More than $135 million of a long-dormant U.S. government fund that was established to invest in Russia’s private sector will be distributed to help the economies of Ukraine and its neighbor, Moldova, recover from Russia’s war, the U.S. Agency for International Development said on Wednesday.

Another $18 million of the money from the fund, known as the U.S. Russia Investment Fund, will support Russian pro-democracy groups, including the independent news media, human rights monitors and civil society groups that may have been exiled, U.S.A.I.D. said.

The money in the U.S. Russia Investment Fund has been effectively frozen for 15 years, across the Obama and Trump administrations, over questions about who should get it. The fund’s goal, when it was established in 1995, was to support a free-market economy in Russia, though the Kremlin has since “thwarted those dreams,” said Samantha Power, the administrator of U.S.A.I.D.

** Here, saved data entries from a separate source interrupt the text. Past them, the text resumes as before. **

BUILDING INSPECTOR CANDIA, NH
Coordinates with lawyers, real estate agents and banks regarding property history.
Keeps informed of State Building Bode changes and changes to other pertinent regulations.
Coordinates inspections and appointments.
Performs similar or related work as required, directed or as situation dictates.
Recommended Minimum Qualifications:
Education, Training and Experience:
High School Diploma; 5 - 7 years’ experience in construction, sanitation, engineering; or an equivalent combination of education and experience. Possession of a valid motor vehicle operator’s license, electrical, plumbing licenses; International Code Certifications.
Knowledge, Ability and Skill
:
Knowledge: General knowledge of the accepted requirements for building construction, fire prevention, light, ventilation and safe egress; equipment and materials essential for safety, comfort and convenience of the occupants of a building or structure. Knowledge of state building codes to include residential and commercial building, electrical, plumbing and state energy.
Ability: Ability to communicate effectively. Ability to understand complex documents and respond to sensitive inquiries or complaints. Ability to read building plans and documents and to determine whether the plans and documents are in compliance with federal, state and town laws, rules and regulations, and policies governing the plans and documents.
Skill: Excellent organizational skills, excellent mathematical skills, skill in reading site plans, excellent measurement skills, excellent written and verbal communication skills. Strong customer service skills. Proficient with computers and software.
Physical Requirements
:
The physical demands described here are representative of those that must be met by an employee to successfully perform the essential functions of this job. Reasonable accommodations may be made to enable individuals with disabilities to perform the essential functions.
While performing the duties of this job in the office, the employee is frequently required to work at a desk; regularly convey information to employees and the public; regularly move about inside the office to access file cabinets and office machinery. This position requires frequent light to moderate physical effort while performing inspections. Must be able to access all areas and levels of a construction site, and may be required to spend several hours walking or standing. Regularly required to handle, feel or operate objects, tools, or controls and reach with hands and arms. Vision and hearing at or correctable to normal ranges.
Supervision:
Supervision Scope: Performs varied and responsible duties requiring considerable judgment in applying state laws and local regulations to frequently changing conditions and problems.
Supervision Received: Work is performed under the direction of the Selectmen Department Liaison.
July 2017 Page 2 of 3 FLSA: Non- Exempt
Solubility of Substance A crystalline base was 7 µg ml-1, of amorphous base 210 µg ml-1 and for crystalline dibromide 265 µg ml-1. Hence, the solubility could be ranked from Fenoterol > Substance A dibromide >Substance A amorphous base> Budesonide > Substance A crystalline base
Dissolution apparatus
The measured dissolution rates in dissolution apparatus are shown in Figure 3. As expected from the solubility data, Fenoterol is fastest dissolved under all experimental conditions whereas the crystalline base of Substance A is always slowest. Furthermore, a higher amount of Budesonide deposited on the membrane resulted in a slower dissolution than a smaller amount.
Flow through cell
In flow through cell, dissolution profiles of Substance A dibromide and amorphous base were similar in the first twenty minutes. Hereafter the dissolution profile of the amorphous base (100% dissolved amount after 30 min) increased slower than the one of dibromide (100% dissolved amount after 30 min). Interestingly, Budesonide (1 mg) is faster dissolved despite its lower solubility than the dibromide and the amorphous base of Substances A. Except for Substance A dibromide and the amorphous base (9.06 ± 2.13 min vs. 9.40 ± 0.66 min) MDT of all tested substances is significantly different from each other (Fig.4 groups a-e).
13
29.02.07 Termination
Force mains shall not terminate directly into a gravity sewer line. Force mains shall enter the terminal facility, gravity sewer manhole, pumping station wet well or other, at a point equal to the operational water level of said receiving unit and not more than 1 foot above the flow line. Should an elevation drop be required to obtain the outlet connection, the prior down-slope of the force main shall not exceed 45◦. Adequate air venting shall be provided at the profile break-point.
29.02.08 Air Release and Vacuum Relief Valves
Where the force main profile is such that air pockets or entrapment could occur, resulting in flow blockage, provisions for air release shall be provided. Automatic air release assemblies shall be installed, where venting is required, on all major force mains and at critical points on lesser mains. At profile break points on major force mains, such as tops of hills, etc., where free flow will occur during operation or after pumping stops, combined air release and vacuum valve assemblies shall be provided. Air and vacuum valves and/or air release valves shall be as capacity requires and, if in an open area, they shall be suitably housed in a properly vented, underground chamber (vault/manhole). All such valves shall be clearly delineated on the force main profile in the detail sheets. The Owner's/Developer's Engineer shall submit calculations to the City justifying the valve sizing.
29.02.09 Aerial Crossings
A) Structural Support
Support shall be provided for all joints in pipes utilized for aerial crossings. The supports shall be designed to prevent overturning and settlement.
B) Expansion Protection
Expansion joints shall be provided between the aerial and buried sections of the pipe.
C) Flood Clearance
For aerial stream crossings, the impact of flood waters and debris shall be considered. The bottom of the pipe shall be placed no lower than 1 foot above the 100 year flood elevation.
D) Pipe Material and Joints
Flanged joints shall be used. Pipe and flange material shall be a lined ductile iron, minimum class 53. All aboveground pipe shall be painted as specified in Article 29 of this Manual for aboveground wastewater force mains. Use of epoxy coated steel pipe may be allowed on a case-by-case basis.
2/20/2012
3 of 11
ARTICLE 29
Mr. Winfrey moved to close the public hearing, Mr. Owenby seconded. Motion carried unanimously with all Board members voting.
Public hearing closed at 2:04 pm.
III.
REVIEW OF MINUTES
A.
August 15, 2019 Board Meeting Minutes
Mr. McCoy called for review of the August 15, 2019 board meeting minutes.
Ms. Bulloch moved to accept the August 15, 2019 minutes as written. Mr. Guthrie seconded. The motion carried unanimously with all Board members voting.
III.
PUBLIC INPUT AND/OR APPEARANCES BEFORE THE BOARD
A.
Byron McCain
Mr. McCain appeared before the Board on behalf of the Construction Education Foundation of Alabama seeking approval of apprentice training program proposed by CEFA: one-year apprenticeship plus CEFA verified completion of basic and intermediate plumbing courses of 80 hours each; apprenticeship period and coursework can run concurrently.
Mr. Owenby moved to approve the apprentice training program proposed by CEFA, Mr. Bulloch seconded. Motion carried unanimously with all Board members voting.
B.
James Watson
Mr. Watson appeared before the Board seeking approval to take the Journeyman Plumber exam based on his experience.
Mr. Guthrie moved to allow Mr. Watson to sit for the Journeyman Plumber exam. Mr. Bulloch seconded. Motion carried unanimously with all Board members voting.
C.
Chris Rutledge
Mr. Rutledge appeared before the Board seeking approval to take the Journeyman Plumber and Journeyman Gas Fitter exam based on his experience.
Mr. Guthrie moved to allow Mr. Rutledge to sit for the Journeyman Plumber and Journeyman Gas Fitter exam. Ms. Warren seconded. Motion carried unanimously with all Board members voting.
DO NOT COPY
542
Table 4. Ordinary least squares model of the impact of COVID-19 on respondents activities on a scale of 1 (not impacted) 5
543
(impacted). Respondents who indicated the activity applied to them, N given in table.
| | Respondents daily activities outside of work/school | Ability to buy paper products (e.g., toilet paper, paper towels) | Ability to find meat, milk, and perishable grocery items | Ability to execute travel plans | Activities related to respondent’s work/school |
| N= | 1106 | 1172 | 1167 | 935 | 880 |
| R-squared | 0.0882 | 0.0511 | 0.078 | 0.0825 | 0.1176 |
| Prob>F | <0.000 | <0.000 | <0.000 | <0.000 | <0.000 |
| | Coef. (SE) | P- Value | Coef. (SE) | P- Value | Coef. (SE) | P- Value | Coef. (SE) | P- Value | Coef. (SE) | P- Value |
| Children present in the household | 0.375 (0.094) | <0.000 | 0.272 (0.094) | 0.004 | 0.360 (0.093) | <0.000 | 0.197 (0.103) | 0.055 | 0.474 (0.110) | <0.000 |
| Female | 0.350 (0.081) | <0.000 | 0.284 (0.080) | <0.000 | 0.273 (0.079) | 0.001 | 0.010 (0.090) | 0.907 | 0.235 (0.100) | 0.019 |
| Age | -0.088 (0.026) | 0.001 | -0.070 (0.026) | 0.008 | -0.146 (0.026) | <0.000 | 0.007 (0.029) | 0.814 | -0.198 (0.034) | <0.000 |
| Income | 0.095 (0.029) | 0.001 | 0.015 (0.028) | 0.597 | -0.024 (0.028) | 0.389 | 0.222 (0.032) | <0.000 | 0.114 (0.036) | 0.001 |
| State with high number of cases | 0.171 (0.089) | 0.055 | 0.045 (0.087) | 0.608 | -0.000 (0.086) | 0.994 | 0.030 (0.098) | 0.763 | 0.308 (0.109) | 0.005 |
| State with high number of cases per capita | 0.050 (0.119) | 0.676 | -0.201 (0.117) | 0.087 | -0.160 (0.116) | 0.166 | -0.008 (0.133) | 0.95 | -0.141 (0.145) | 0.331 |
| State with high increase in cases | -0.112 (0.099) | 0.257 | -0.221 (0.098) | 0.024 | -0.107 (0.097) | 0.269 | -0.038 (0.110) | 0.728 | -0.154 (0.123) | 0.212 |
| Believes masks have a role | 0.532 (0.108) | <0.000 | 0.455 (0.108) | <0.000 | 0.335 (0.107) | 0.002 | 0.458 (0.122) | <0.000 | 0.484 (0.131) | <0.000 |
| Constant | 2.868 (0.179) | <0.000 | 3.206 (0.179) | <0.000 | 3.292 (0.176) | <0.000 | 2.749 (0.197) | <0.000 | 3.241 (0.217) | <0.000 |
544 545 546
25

Efforts to distribute more than $150 million remaining in the fund were accelerated after President Vladimir V. Putin’s invasion of Ukraine last year, Ms. Power told the Senate Foreign Relations Committee in May.

On Wednesday, speaking at an event announcing the distribution of the aid with Ambassadors Oksana Markarova of Ukraine and Viorel Ursu of Moldova, Ms. Power hailed the redirection of the money “to those resisting Moscow’s aggression.” She also praised the entrepreneurship of citizens in Ukraine and Moldova, which welcomed more Ukrainian refugees than any other country at the start of the war.

“This funding can be catalytic in helping incentivize Ukrainian refugees — those families who have gone to Europe and beyond — to return,” Ms. Power said. “We know they never wanted to leave in the first place.”